2011 Plenary Lecture
Professor Antonio Damasio
University Professor, Dornsife Professor of Neuroscience ~ Director of USC's Brain and Creativity Institute
“About the Neural Basis of Feelings”
A reflection on recent advances and questions on the neuroscience of feelings, with an emphasis on the different neural platforms required for sensing affective states.
2010 Plenary Lecture
Professor Wolfram Schultz, MD, PhD, FRS
Department of Physiology, Development & Neuroscience, University of Cambridge, UK
At our 2010 Society for Neuroeconomics conference, we were proud to have the first Kavli sponsored lecture:
“Predictive, subjective and adaptive coding of reward value and risk”

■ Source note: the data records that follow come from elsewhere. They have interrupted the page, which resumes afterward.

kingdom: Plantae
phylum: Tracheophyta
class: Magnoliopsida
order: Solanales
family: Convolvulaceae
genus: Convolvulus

We investigated basic neuronal reward and risk processes important for decision making using neurophysiological methods in monkeys and brain imaging in humans. Informed decisions between different rewards are based on predictions about future outcomes. We investigated the nature of reward predictive neuronal signals in the amygdala by manipulating the informative nature of the predictive stimulus. We changed the contextual background reward while keeping stimulus reward constant. True reward predictive responses reflected the difference between background and stimulus reward, suggesting that reward contingency rather than simple stimulus-reward pairing (contiguity) determined the predictive neuronal responses. Reward value appears to depend on the individual decision maker and the environment, and hence is subjective. Dopamine neurons in monkeys, and likely downstream striatal activations in humans, discounted reward value across temporal delays of a few seconds despite unchanged objective reward value, suggesting subjective value coding. Reward predictions inform about probability distributions of reward values with varying degrees of risk. Subpopulations of orbitofrontal and striatal neurons, and most dopamine neurons, showed adaptation of reward related responses to the mean and variance (risk) of predicted probability distributions of reward value. These data suggest matching of distributions between neuronal output responses and reward input, resulting in effective reward coding akin to sensory adaptation. Adaptive teaching signals provide stability of learning and established performance in noisy environments. Adaptive neuronal coding may explain such behavioural phenomena as reference dependent coding. The processing of risky outcomes depends on the subjective perception of risk and, separately, on the personal attitudes of individual decision makers towards risk. Dopamine and orbitofrontal neurons in monkeys showed distinct risk signals that were unlikely to constitute value or utility signals. In humans, risk signals and the influence of risk on value signals covaried with individual risk attitudes in subregions of prefrontal cortex, suggesting subjective coding of risk and its influence on reward value. Taken together, these data demonstrate the nature of neuronal reward predictions and suggest subjective coding of key reward variables via temporal delays and adaptive processes in main reward structures of the brain.